O Sindicato dos Bancários de Bauru e Região realizou ontem de manhã o enterro simbólico do Banco do Brasil. A ação foi um protesto contra o novo Plano de Funções Gratificadas (PFG) do banco, lançado dia 28 de janeiro.
De acordo com sindicato, haverá redução de no mínimo 16,5% no salário e da jornada de trabalho de alguns funcionários e aumento de atribuições aos que trabalham oito horas, mas sem acréscimo na remuneração. A medida caracterizaria quebra unilateral de contrato de trabalho, pois foi elaborada sem a participação do funcionalismo.
Com o plano, o banco estaria procurando se adequar à lei para diminuir a quantidade de ações trabalhistas de funcionários que buscam a Justiça para reclamar do desrespeito à jornada de seis horas estabelecida na artigo 224 da Consolidação das Leis do Trabalho (CLT) para a categoria bancária.
Com direito a caixão coroa de flores, o cortejo fúnebre começou às 10h30, na Praça Rui Barbosa, e passou por outras agências do banco no Centro.
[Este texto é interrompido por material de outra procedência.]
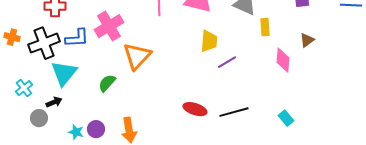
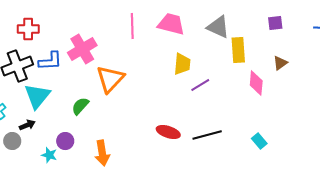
yellow rectangle: (265, 27) -> (238, 50), size x1.4
purple circle: (96, 129) -> (65, 141), moved

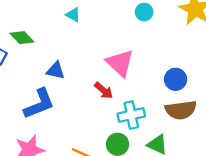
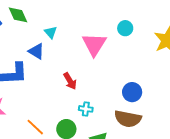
cyan triangle: (73, 15) -> (51, 32), moved
pink triangle: (120, 63) -> (94, 44), moved
cyan cross: (131, 115) -> (86, 109), size x0.6

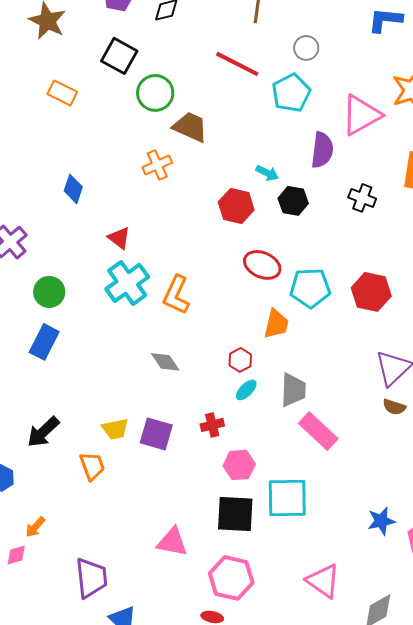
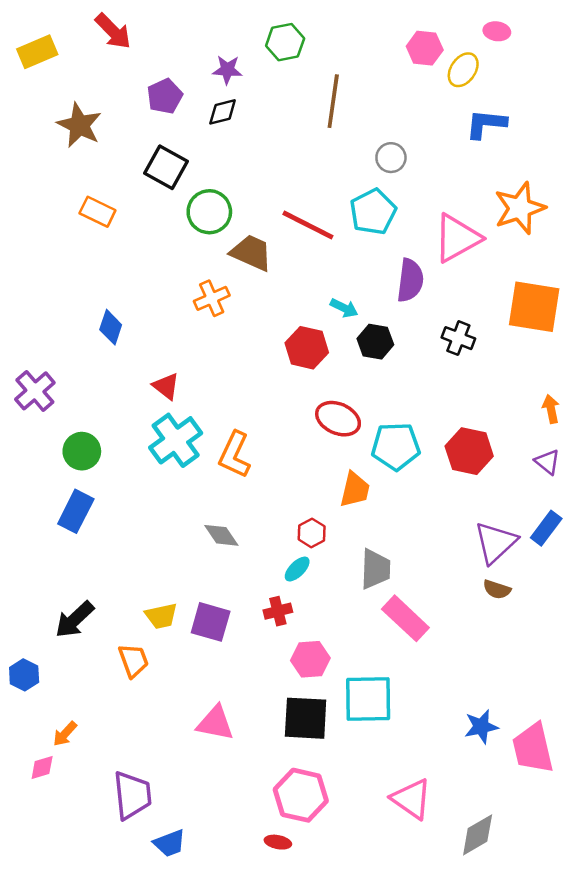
red line: (237, 64) -> (308, 225), moved
cyan ellipse: (246, 390) -> (297, 569), moved
pink triangle: (172, 542) -> (215, 723), moved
O objetivo era chamar a atenção da população para o fim do Banco do Brasil como instituição pública.
O sindicato ajuizou na 4ª Vara do Trabalho de Bauru, no dia 30 de janeiro, uma ação pedindo a anulação do novo PFG. Se a decisão for negativa e o protesto não surtir efeito, a categoria considera a possibilidade de paralisações e greve.
Em nota, a assessoria de imprensa do Banco do Brasil informou que o plano anunciado pelo banco prevê aumento de 12% no valor da hora de trabalho para quem optar pela jornada de seis horas. “Não haverá desvalorização do salário, mas redução do número de horas trabalhadas a serem pagas”.
Sobre a ação judicial, a assessoria destaca que o Banco do Brasil empreende “grande esforço” para esclarecer os pontos de seu novo Plano de Funções aos funcionários e entidades sindicais. “Se necessário, prestaremos também as informações necessárias às instâncias do Poder Judiciário”, conclui.